O QUE FAZER - Atualize, por favor, o trecho do texto sobre a Advocacia-Geral da União que começa em "Notadamente, quando esse" e termina em "Consultoria-Geral da União.", trocando "leitura" por "interpretação".

TEXTO EXTRAÍDO -

Assim, é de todo conveniente
utilizar a expressão
"carreiras jurídicas da
Advocacia-Geral da União"
envolvendo os advogados da União,
os procuradores da Fazenda
Nacional e os procuradores
Federais.
Convém
destacar que o discurso da Lei
10.480, de 2002,
particularmente o seu artigo 9º,
deve ser tomado com o devido
cuidado e de forma sistêmica.
Não guarda nenhuma lógica ou
sentido a existência de um órgão
(a PGF) despersonalizado e
vinculado, portanto,
estruturalmente alheio, à
Advocacia-Geral da União.
Notadamente, quando esse órgão
não integra a presidência da
República ou algum dos ministérios.
Assim, a leitura racional do
comando legal, segundo os cânones
da ordem constitucional
brasileira, impõe a conclusão
de que a PGF integra, compõe
ou faz parte da
Advocacia-Geral da União,
assim como a
Procuradoria-Geral da União e
a Consultoria-Geral da União.
Nesse
sentido, observe-se que as últimas
leis orçamentárias da União
não contemplam orçamentos
separados para a AGU e para a
PGF. As dotações orçamentárias
para o funcionamento da PGF
estão inseridas no âmbito da
AGU. Infelizmente, alguns
setores da Advocacia Pública
Federal alimentam um triste e
descabido tratamento
preconceituoso para com os
valorosos procuradores
federais. Trata-se de
preconceito por preconceito.
Uma postura que claramente não
colabora para o aprimoramento
e o fortalecimento da
Advocacia Pública Federal.
NOTAS
1
Artigo 131. A Advocacia-Geral
da União é a instituição
que, diretamente ou por meio
de órgão vinculado,
representa a União, judicial
e extrajudicialmente,
cabendo-lhe, nos termos da lei
complementar que dispuser
sobre sua organização e
funcionamento, as atividades
de consultoria e
assessoramento jurídico do
Poder Executivo".
²
"§2º — O ingresso nas
classes iniciais das carreiras
da instituição de que trata
este artigo far-se-á mediante
concurso público de provas e
títulos".

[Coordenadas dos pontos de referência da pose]
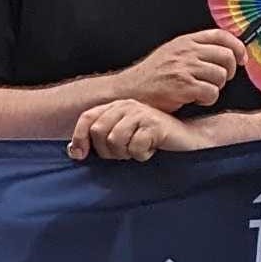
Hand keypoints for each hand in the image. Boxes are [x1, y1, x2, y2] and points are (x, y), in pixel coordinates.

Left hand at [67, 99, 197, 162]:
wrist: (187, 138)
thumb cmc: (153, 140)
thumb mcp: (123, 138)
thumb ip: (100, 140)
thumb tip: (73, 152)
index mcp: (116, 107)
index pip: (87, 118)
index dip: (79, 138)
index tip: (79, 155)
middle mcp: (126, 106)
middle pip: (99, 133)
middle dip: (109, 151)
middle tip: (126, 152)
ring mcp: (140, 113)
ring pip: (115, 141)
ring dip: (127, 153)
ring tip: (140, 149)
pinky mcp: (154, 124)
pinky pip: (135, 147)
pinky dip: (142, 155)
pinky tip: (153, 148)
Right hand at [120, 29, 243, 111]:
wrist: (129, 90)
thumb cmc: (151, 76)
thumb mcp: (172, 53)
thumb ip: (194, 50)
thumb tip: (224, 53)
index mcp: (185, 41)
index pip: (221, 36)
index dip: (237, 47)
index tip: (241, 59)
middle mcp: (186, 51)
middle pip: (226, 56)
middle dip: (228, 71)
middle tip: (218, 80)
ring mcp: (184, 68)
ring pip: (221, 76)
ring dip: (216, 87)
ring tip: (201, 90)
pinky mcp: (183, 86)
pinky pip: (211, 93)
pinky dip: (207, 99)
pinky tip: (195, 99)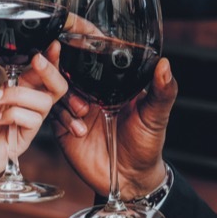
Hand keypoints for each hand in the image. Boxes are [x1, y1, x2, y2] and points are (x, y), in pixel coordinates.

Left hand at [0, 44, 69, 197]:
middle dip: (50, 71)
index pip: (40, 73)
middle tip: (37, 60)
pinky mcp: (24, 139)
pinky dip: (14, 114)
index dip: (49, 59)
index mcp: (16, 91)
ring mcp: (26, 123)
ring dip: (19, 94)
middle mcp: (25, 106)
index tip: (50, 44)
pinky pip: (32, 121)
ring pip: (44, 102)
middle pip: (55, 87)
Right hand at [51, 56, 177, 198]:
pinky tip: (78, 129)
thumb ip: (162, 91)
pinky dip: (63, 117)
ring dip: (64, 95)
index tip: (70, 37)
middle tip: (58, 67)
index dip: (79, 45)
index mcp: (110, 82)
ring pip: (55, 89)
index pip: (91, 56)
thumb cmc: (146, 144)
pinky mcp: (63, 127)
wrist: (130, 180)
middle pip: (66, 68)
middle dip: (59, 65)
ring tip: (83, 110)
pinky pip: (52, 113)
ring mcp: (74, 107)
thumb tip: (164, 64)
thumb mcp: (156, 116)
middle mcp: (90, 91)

RESOLUÇÃO DA TAREFA -
Notadamente, quando esse órgão
não integra a presidência da
República ou algum dos ministérios.
Assim, a interpretação racional do
comando legal, segundo os cânones
da ordem constitucional
brasileira, impõe a conclusão
de que a PGF integra, compõe
ou faz parte da
Advocacia-Geral da União,
assim como a
Procuradoria-Geral da União e
a Consultoria-Geral da União.